The bottom line is that in the Korean War, the US confronted the hard truth that threatening a nuclear attack would not be enough to win the war. And the nuclear Korean War simply petered out. That is a historical truth that is unlikely to be forgotten today as a “lesson” when the US faces not one but three nuclear powers in Northeast Asia and all three with deterrent capability.
That is why the visit by a US nuclear ballistic missile submarine to Busan, South Korea, on July 22, the first visit by a US submarine since 1981, which some US congressmen interpret as not only a warning to North Korea but also a deterrent against China, can only be seen as empty bravado.
Against such a historical complex backdrop, a Global Times editorial hit out on Wednesday: “China decided to resist the US aggression and aid North Korea during the Korean War, it had repeatedly sent stern warnings that if US forces crossed the 38th parallel China would not sit idle.

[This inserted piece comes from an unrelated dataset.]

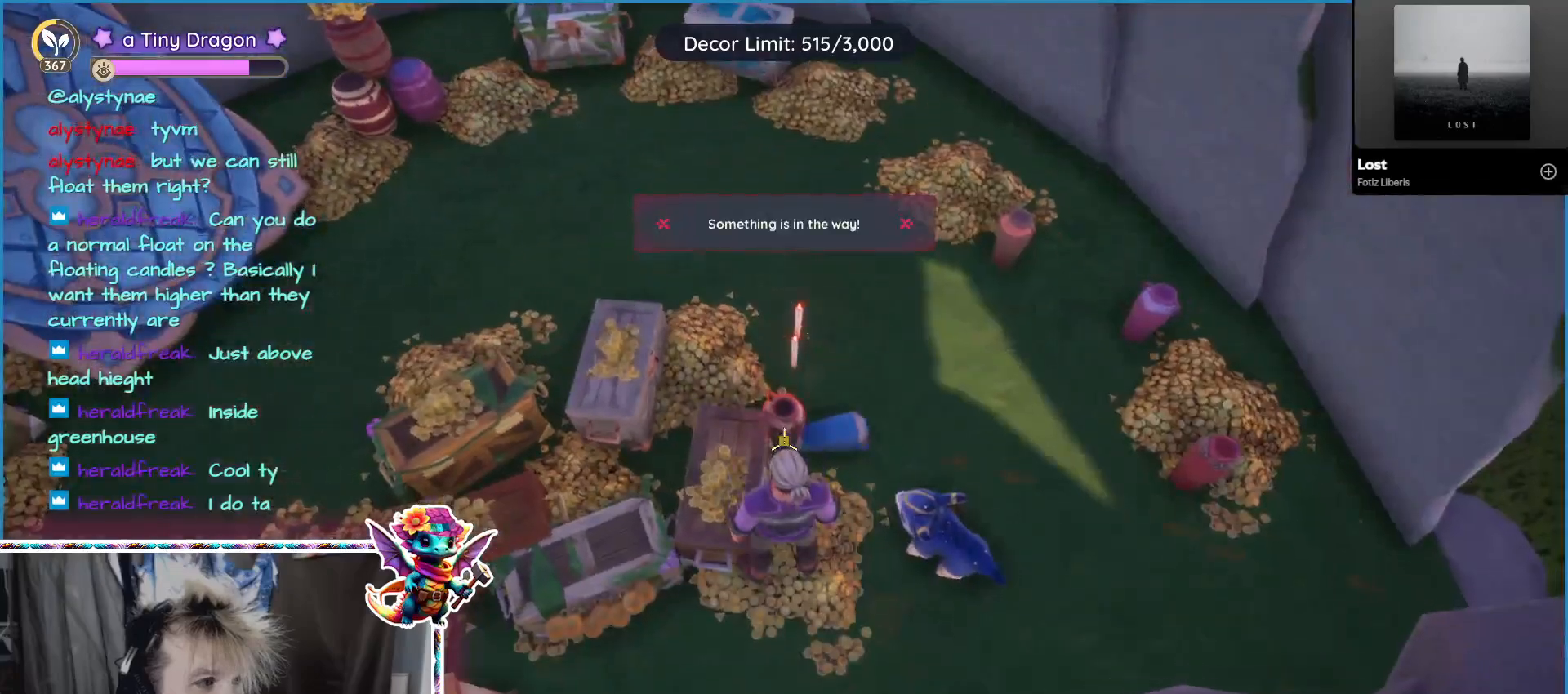
{"keys": [], "mouse": [], "events": []}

However, the US did not take it seriously, thinking that China was only making empty threats and would not take action. As a result, they were caught off guard when they encountered the Chinese People’s Volunteers Army on the battlefield. Today, a similar major misjudgment toward China is occurring in Washington. The biggest difference between now and the Korean War era is that China’s strength has greatly increased. The consequences of infringing upon China’s security interests and national sovereignty will undoubtedly be much more severe… However, it must be clear that if there is another strategic misjudgment this time, the price it will pay will surely be much higher than 70 years ago.”

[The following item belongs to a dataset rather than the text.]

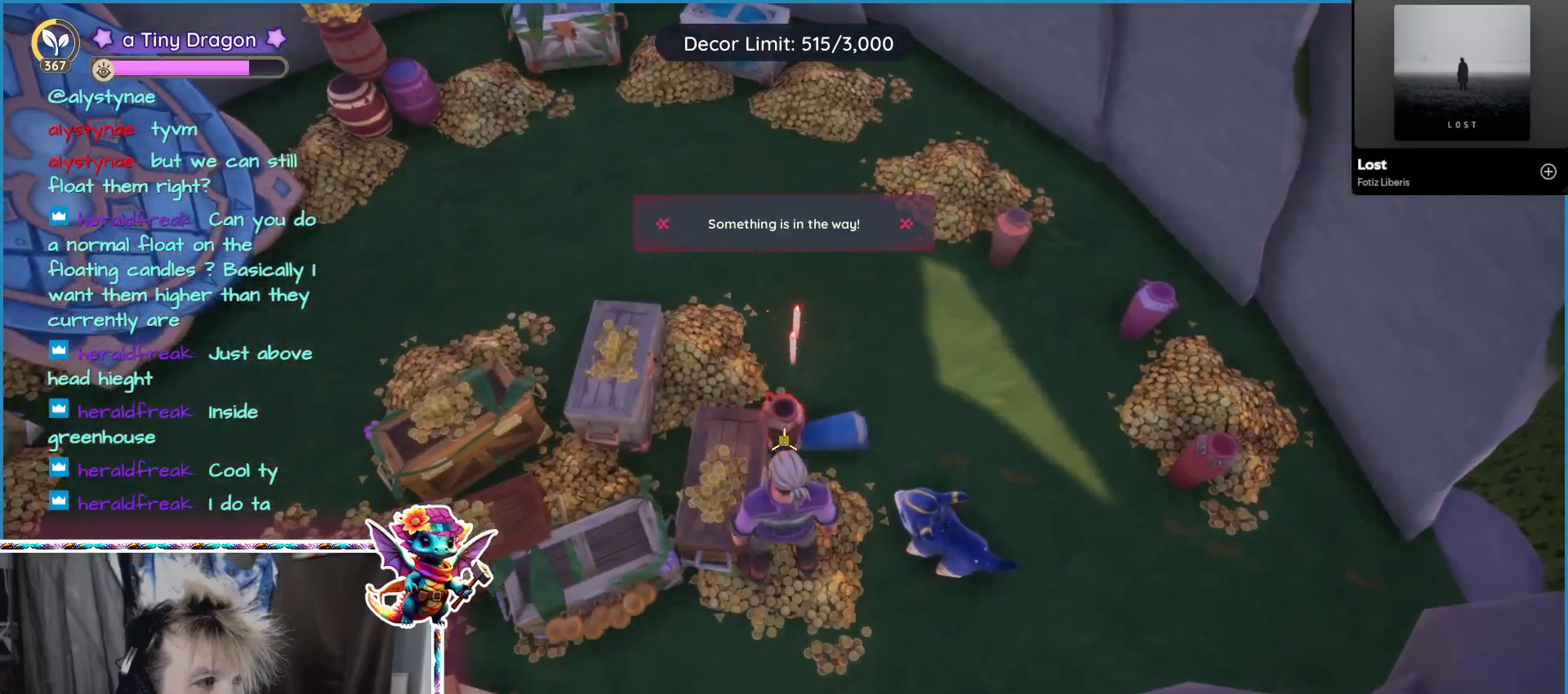
{"keys": [], "mouse": [], "events": []}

The aphorism frequently attributed to Mark Twain comes to mind — ‘History doesn’t repeat itself, but it often rhymes.’ Certainly, the history of the Korean War rhymes with the war in Ukraine. While the details, circumstances or settings may have changed, similar events have essentially recycled.
Ukraine rhymes with Korean War
The fundamental difference is that while not even the worst detractors of the US would allege that Washington precipitated the Korean war, when it comes to Ukraine, even the best apologists of the western narrative draw a vicarious pleasure that the US set up a bear trap by its obduracy not to negotiate Russia’s legitimate security concerns and brilliantly turned Ukraine into an anti-Russian state. In effect, the US created the setting for a proxy war — unlike in Korea where its direct intervention in the inter-Korean conflict and MacArthur’s belligerent escalation transformed it as a protracted war that lasted for 3 years.

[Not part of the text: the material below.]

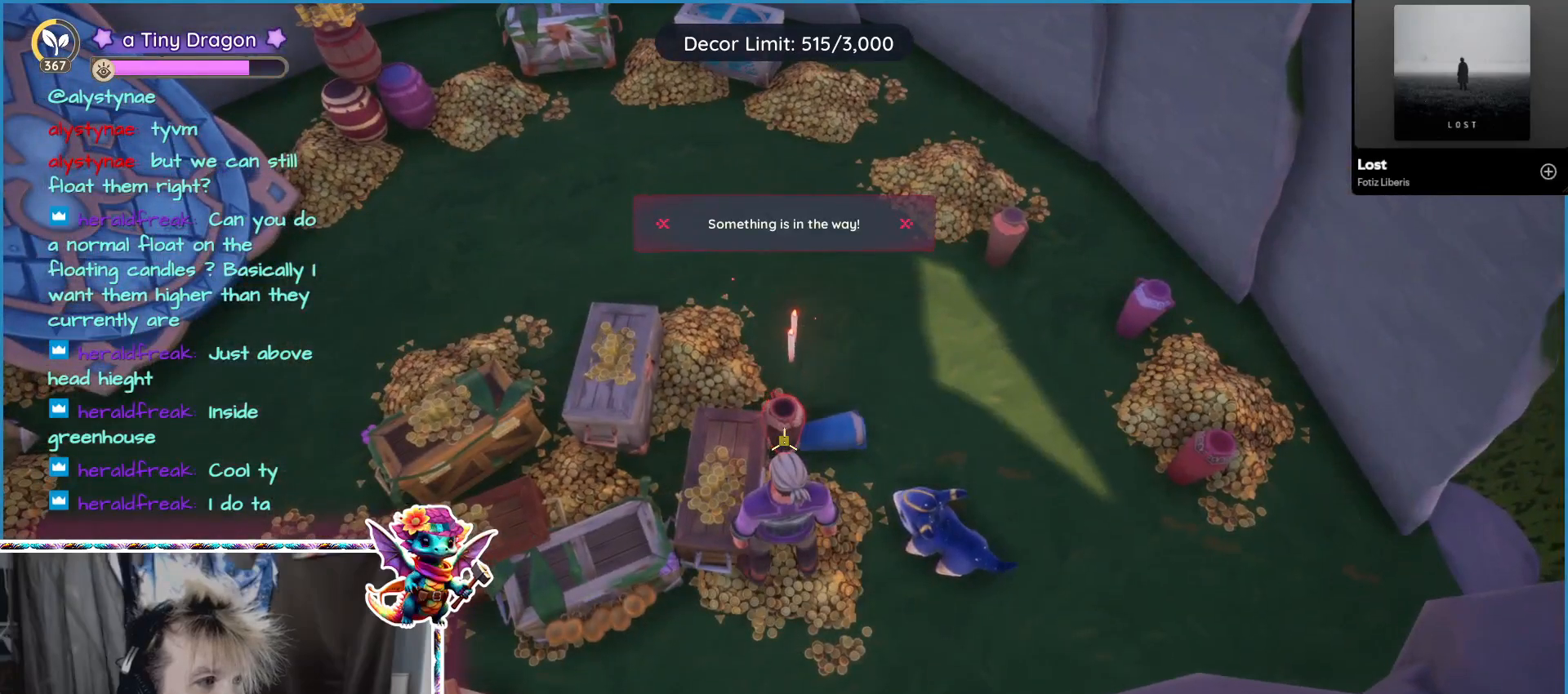
{"keys": [], "mouse": []}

The big question is whether it was the US’ nuclear blackmail that spurred peace talks brought about the armistice in July 1953. Let facts speak for themselves. During the spring of 1953, Eisenhower developed plans for nuclear attacks on China and conveyed them to the Communists to intimidate them into accepting favourable terms for an armistice. Did Mao feel intimidated?
Wouldn’t China (and Russia) have known that the frightened US allies in Western Europe had registered strong opposition to using nuclear weapons in Korea — and, furthermore, that worries about allies withdrawing from the Korean theatre and leaving the Americans in a limbo would have made it difficult to nuke China and North Korea? The salience is that in any future war, a nuclear power would be more likely to use atomic bomb than one wanting to maintain the support of allies. Wouldn’t the Russians know it in Ukraine? (See Nuclear Blackmail and the End of the Korean War by Edward Friedman, Modern China, Jan 1975)
Anyway, there has been a paradigm shift today. Russia today has nuclear superiority over the US and its allies. Unlike during the Korean War, North Korea and China now possess nuclear weapons and missiles to deliver them. But a cardinal difference in this paradigm shift is also that neither Pyongyang nor Beijing developed nuclear weapons capabilities as part of plans to initiate a war but, instead, to deter a US attempt to destroy them. The same holds good for Russia in Ukraine.